*Try it*
Only text belongs in your copy of the listing below; reproduce it exactly and leave out the pictures.

___ Given data ___

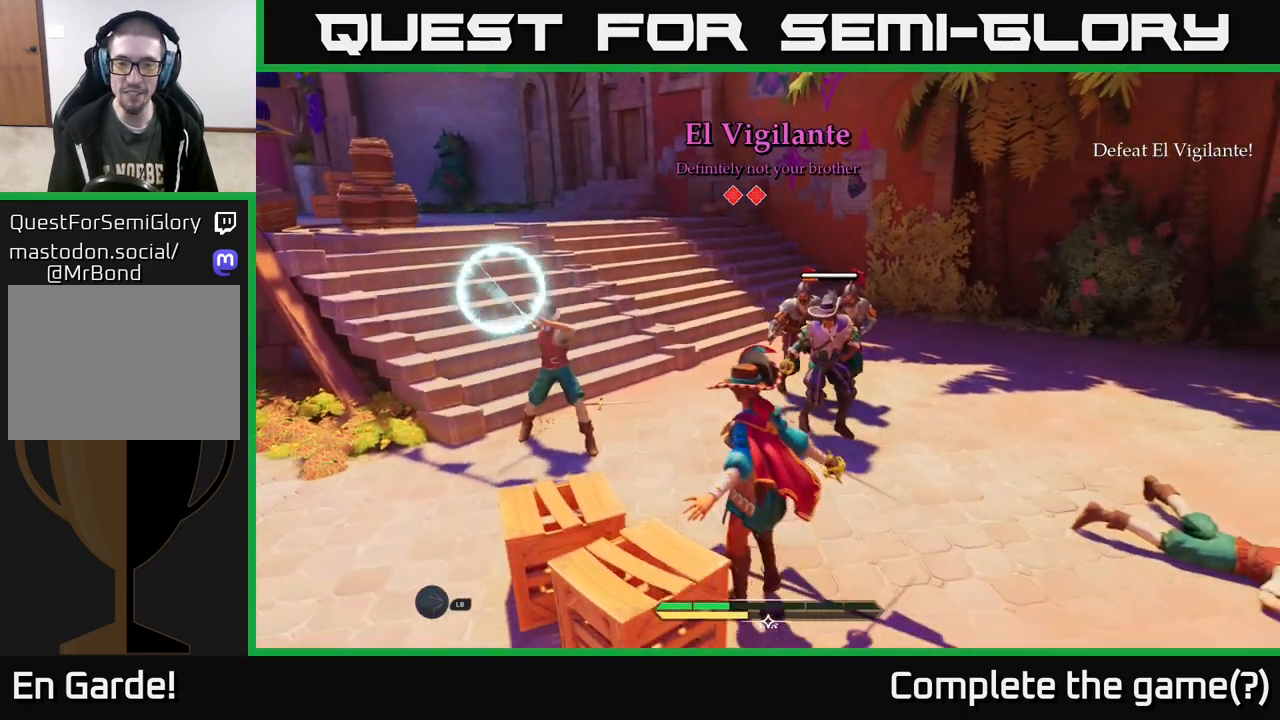
{"buttons": [], "left_stick": "down-left", "right_stick": "center", "events": [[150, "left_stick", "down-right"], [233, "B", "down"], [350, "left_stick", "down"], [417, "B", "up"], [450, "left_stick", "down-left"]]}
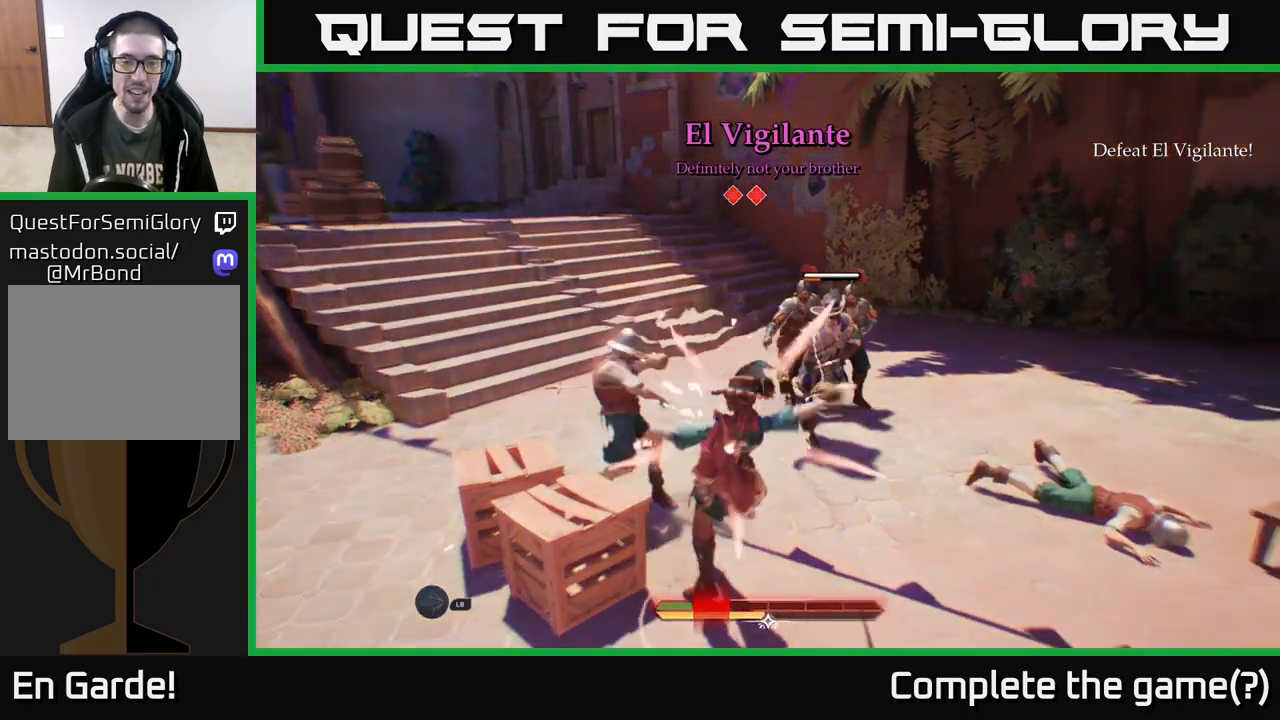
{"buttons": [], "left_stick": "down-left", "right_stick": "center", "events": [[250, "B", "down"], [333, "B", "up"], [417, "B", "down"], [483, "B", "up"]]}
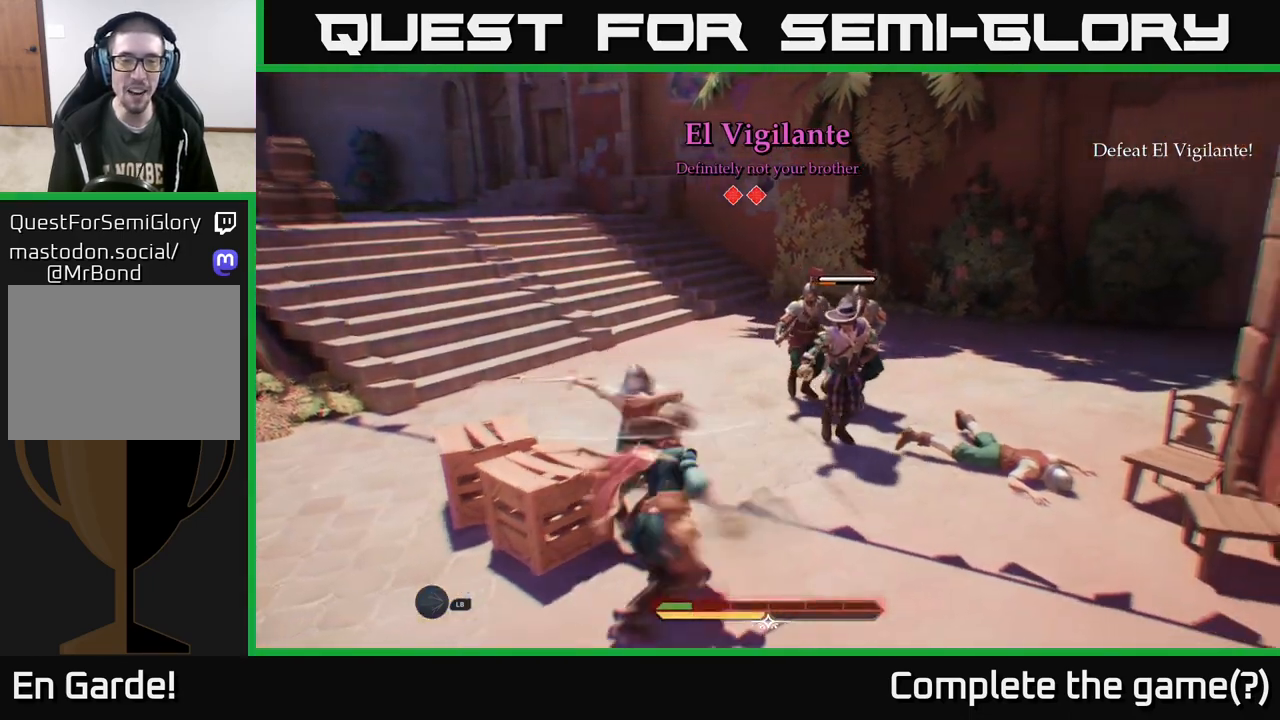
{"buttons": ["R2"], "left_stick": "up-right", "right_stick": "center", "events": [[50, "left_stick", "left"], [183, "left_stick", "up-left"], [433, "left_stick", "up-right"], [483, "R2", "down"]]}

___

*Task solution*
{"buttons": [], "left_stick": "down-left", "right_stick": "center", "events": [[150, "left_stick", "down-right"], [233, "B", "down"], [350, "left_stick", "down"], [417, "B", "up"], [450, "left_stick", "down-left"]]}
{"buttons": [], "left_stick": "down-left", "right_stick": "center", "events": [[250, "B", "down"], [333, "B", "up"], [417, "B", "down"], [483, "B", "up"]]}
{"buttons": ["R2"], "left_stick": "up-right", "right_stick": "center", "events": [[50, "left_stick", "left"], [183, "left_stick", "up-left"], [433, "left_stick", "up-right"], [483, "R2", "down"]]}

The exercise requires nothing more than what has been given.